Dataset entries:
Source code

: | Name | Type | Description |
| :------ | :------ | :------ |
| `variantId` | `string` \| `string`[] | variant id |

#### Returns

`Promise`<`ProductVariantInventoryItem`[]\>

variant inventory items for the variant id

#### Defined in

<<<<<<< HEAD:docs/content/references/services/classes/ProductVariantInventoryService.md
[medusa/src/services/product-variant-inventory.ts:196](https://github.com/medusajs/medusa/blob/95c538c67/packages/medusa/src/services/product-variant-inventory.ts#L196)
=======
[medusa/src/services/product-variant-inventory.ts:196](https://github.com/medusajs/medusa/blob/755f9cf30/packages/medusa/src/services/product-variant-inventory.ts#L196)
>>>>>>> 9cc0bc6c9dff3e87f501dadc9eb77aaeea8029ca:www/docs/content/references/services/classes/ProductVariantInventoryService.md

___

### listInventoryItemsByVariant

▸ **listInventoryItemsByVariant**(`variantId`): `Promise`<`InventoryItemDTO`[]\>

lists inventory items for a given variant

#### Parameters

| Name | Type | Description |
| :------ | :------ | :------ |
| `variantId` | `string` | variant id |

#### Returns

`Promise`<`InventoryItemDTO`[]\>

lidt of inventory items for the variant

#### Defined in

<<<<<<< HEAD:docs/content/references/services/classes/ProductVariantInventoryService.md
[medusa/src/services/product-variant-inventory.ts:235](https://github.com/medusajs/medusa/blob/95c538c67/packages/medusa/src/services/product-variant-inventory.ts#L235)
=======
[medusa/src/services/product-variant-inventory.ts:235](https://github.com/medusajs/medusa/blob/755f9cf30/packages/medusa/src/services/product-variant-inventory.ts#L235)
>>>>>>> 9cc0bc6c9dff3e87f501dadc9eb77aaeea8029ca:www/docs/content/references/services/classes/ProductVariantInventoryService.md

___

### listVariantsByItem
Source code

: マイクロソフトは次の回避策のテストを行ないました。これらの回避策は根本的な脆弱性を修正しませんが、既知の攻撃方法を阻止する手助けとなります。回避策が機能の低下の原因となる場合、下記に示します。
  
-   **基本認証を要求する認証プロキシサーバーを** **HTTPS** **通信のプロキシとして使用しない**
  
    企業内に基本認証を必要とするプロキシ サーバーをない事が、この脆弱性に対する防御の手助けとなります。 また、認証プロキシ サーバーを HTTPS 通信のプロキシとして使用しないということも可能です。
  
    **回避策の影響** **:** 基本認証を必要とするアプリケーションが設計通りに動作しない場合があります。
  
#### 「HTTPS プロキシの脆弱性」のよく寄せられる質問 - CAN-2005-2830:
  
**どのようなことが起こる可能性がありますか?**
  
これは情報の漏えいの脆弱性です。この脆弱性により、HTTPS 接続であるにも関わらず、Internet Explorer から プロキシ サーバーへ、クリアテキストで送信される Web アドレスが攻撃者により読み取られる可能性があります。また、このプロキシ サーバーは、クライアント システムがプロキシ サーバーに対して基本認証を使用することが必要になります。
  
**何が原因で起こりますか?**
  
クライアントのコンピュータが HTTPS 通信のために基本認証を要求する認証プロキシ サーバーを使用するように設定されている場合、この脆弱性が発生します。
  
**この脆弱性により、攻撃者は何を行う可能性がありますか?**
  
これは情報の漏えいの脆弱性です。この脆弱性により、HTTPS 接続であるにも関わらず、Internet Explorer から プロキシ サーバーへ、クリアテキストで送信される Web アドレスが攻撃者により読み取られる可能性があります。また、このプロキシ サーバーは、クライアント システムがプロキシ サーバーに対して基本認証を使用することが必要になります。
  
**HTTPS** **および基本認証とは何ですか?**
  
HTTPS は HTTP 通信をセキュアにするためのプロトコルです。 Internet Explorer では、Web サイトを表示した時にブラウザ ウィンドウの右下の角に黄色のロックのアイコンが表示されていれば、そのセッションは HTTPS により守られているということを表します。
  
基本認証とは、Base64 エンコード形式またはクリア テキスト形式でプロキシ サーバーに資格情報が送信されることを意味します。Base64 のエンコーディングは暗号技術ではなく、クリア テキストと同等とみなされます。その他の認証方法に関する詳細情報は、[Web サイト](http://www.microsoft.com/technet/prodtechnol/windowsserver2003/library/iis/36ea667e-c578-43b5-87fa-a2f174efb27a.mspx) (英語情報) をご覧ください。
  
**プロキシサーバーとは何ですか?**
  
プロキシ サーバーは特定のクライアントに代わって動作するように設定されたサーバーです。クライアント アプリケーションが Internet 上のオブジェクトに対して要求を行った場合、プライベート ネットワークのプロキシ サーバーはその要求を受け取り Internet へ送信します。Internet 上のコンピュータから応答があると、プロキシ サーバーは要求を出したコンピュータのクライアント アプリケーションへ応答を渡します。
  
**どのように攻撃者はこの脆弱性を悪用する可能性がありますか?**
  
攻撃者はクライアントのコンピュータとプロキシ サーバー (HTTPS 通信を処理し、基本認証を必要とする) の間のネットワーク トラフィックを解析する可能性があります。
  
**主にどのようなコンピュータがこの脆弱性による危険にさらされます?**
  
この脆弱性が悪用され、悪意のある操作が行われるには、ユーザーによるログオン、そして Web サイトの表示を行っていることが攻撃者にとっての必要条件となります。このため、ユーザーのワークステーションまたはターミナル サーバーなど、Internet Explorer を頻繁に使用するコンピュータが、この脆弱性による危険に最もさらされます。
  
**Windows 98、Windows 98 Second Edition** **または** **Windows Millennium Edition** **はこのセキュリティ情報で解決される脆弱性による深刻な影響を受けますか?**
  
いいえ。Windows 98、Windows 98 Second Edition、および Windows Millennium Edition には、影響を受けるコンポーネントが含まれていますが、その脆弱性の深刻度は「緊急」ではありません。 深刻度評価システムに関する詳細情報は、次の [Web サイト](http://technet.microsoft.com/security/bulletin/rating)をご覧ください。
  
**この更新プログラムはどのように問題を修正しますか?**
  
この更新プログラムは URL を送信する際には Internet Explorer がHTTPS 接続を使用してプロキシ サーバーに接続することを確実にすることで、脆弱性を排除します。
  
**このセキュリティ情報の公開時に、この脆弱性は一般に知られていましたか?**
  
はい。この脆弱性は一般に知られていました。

TASK ITEM: Copy out the listing from the line containing "いいえ。Windows 98、Windows 98" through its end, replacing "Internet Explorer" with "IE" and leaving everything else unchanged.

EXERCISE RESULT:
いいえ。Windows 98、Windows 98 Second Edition、および Windows Millennium Edition には、影響を受けるコンポーネントが含まれていますが、その脆弱性の深刻度は「緊急」ではありません。 深刻度評価システムに関する詳細情報は、次の [Web サイト](http://technet.microsoft.com/security/bulletin/rating)をご覧ください。
  
**この更新プログラムはどのように問題を修正しますか?**
  
この更新プログラムは URL を送信する際には IE がHTTPS 接続を使用してプロキシ サーバーに接続することを確実にすることで、脆弱性を排除します。
  
**このセキュリティ情報の公開時に、この脆弱性は一般に知られていましたか?**
  
はい。この脆弱性は一般に知られていました。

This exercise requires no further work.